Rosana Pinheiro-Machado – A rejeição só existe também em relação a outro dado que deve ser observado que é o desprezo da maior parte das mulheres por essa política institucional que não as representa, sendo que o maior número de indecisas também vem das mulheres. Analiso isso como uma urgência de nos defendermos e nos protegermos porque, em última instância, somos nós por nós mesmas. Especialmente as mais prejudicadas em um possível governo Bolsonaro que é a base da pirâmide: as mulheres negras, que já sofrem toda a precarização do trabalho e as consequências da violência urbana. São as mulheres que apanham e são estupradas a cada 11 minutos e que são as vítimas da violência real dessa sociedade. Também são as mulheres que temem que o armamento traga mais violência porque não são elas que reproduzem a violência, que acham que a violência se soluciona com mais violência. É um pouco de medo e ação. Sai desse desprezo pela política institucional em que ninguém representa para um ação pelas nossas vidas, porque tem sido assim historicamente. São as nossas vidas que são as mais violentas e a grande vítima do sistema excludente capitalista.

CC – O que representa esse ataque à pagina e às suas administradoras?

RPM – Esse ataque representa o que é a política de uma base forte de fãs do Bolsonaro, que não são só eleitores, admiradores ou pessoas que acreditam no projeto. São pessoas que participam praticamente de uma seita fanática e misógina que se sente ameaçada quando dois milhões de mulheres se reúnem contra um candidato. É inédito um grupo de dois milhões de mulheres feito em poucos dias. É um fenômeno político extraordinário. Isso ultimamente só as mulheres têm conseguido fazer. Nesse tamanho e com tamanha mobilização desde a primavera das mulheres, são elas que têm conseguido se organizar.

CC – Por que esse grupo parece ter causado incômodo a ponto de gerar um ataque e divulgação de notícias falsas?

RPM – O incômodo é porque sabem da potência, da possibilidade desse grupo. Dois milhões de mulheres organizadas, motivadas e discutindo são capazes de mobilizar suas mães, filhas, amigas. Se dois milhões estão organizadas no Facebook, discutindo e  pensando em maneiras de como conversar com a sua vizinha, imagina o impacto disso em um país com a quantidade de eleitores como o Brasil. É muito grande. É muito possível criar mobilização e isso se faz a partir do contágio. Vejo na minha rede de amigos e de pessoas que não são mobilizadas politicamente que entraram para o grupo, e estão se sentindo pertencendo a alguma coisa. Isso é fantástico. A gente não pode deixar isso morrer. A gente tem que ir para rua e tem que mobilizar um milhão de pessoas.

CC – A senhora acredita que essa mobilização feminina online pode gerar reflexos significativos no mundo “real”?

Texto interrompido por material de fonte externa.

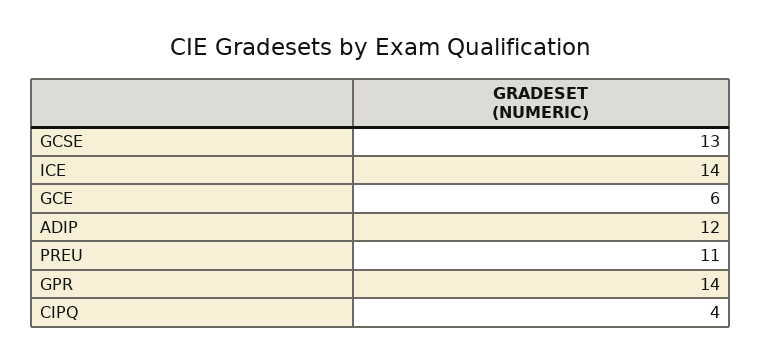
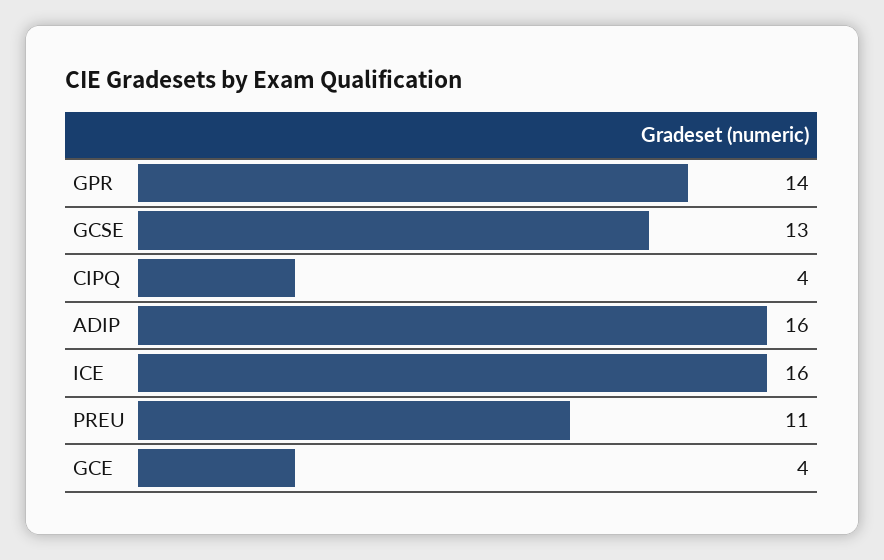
  {
    "GCSE": 13,
-   "ICE": 14,
+   "ICE": 16,
-   "GCE": 6,
+   "GCE": 4,
-   "ADIP": 12,
+   "ADIP": 16,
    "PREU": 11,
    "GPR": 14,
    "CIPQ": 4
  }

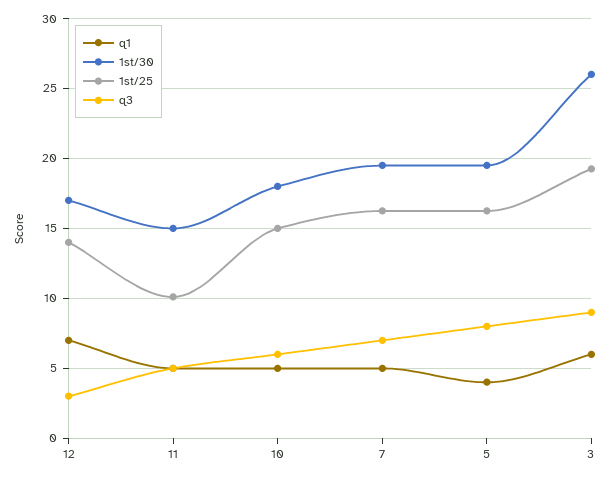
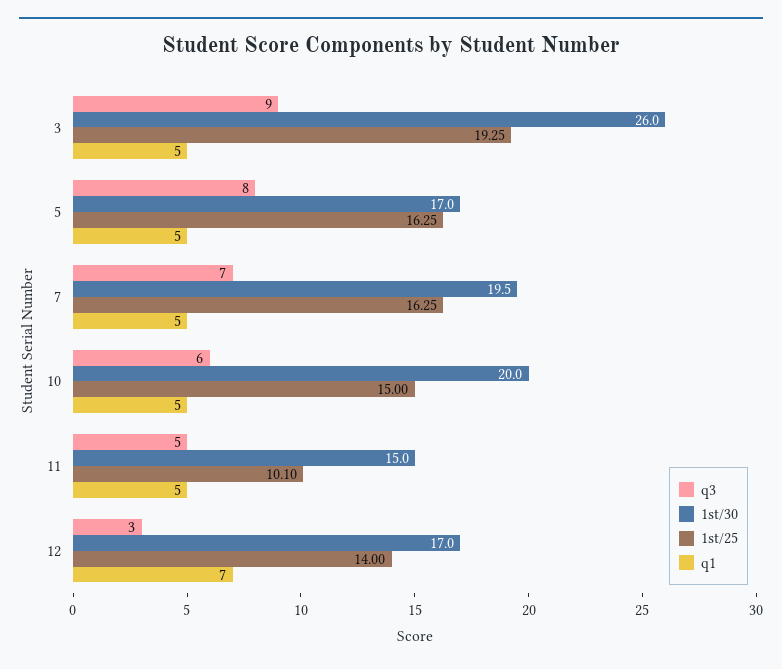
  {
    "q1": {
      "12": 7,
      "11": 5,
      "10": 5,
      "7": 5,
-     "5": 4,
+     "5": 5,
-     "3": 6
+     "3": 5
    },
    "1st/30": {
      "12": 17,
      "11": 15,
-     "10": 18,
+     "10": 20,
      "7": 19.5,
-     "5": 19.5,
+     "5": 17,
      "3": 26
    },
    "1st/25": {
      "12": 14,
      "11": 10.1,
      "10": 15,
      "7": 16.25,
      "5": 16.25,
      "3": 19.25
    },
    "q3": {
      "12": 3,
      "11": 5,
      "10": 6,
      "7": 7,
      "5": 8,
      "3": 9
    }
  }

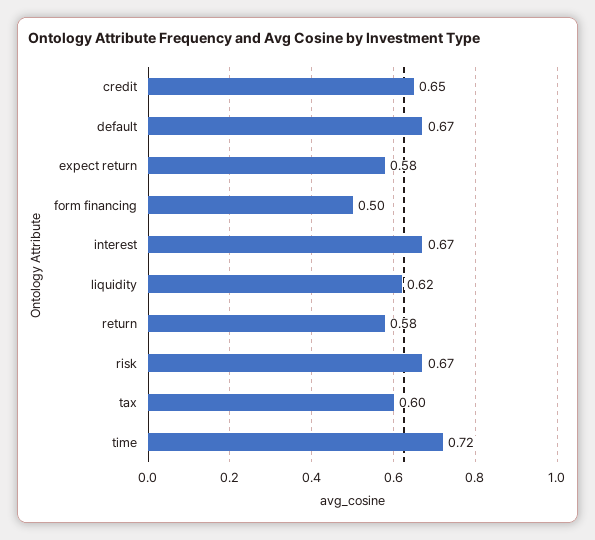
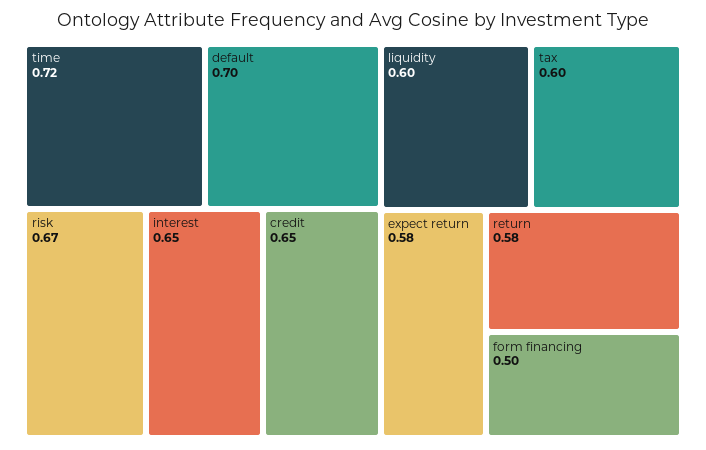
  {
    "credit": 0.65,
-   "default": 0.67,
+   "default": 0.7,
    "expect return": 0.58,
    "form financing": 0.5,
-   "interest": 0.67,
+   "interest": 0.65,
-   "liquidity": 0.62,
+   "liquidity": 0.6,
    "return": 0.58,
    "risk": 0.67,
    "tax": 0.6,
    "time": 0.72
  }

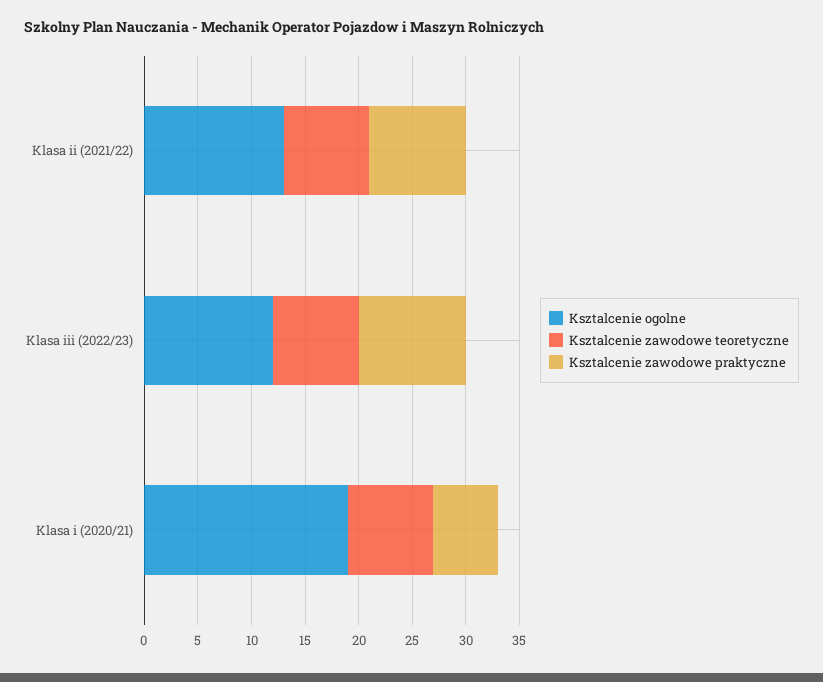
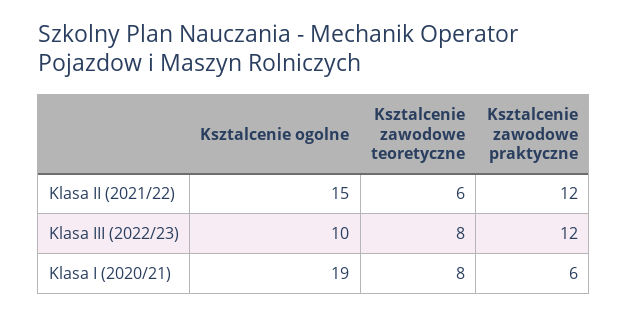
  {
    "Ksztalcenie ogolne": {
-     "Klasa ii (2021/22)": 13,
+     "Klasa ii (2021/22)": 15,
-     "Klasa iii (2022/23)": 12,
+     "Klasa iii (2022/23)": 10,
      "Klasa i (2020/21)": 19
    },
    "Ksztalcenie zawodowe teoretyczne": {
-     "Klasa ii (2021/22)": 8,
+     "Klasa ii (2021/22)": 6,
      "Klasa iii (2022/23)": 8,
      "Klasa i (2020/21)": 8
    },
    "Ksztalcenie zawodowe praktyczne": {
-     "Klasa ii (2021/22)": 9,
+     "Klasa ii (2021/22)": 12,
-     "Klasa iii (2022/23)": 10,
+     "Klasa iii (2022/23)": 12,
      "Klasa i (2020/21)": 6
    }
  }

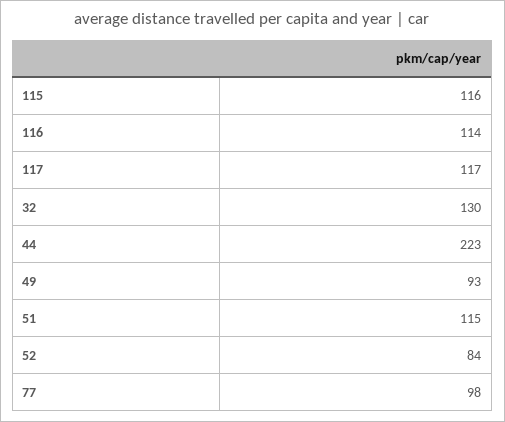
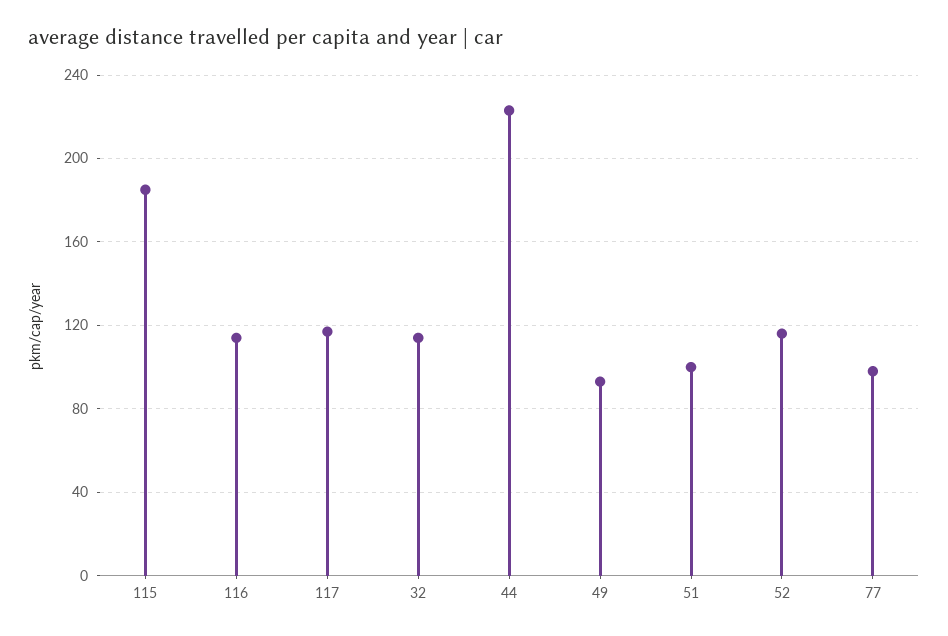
  {
-   "115": 116,
+   "115": 185,
    "116": 114,
    "117": 117,
-   "32": 130,
+   "32": 115,
    "44": 223,
    "49": 93,
-   "51": 115,
+   "51": 100,
-   "52": 84,
+   "52": 115,
    "77": 98
  }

RPM – Acho que sim e creio que temos duas mobilizações reais acontecendo. A primeira é que muita gente só dizia que não votaria em Bolsonaro, mas passou a se mobilizar. Isso é um projeto clássico de politização e já foi um ganho real. O segundo ganho real é quando uma mulher vai chamado a outra. Se dois milhões conseguiram se juntar em poucos dias, imagina se continuasse. Agora, o ganho real mesmo tem ser na rua. Acredito que esse episódio da derrubada do grupo tem que ser um processo de incentivo, a faísca para um processo de mobilização. Tem que trazer raiva por esse ataque. A partir da injustiça desse ataque brutal, temos que conseguir botar 1 milhão de pessoas na rua. Não nos quiseram nas redes, agora terão que nos aguentar na rua.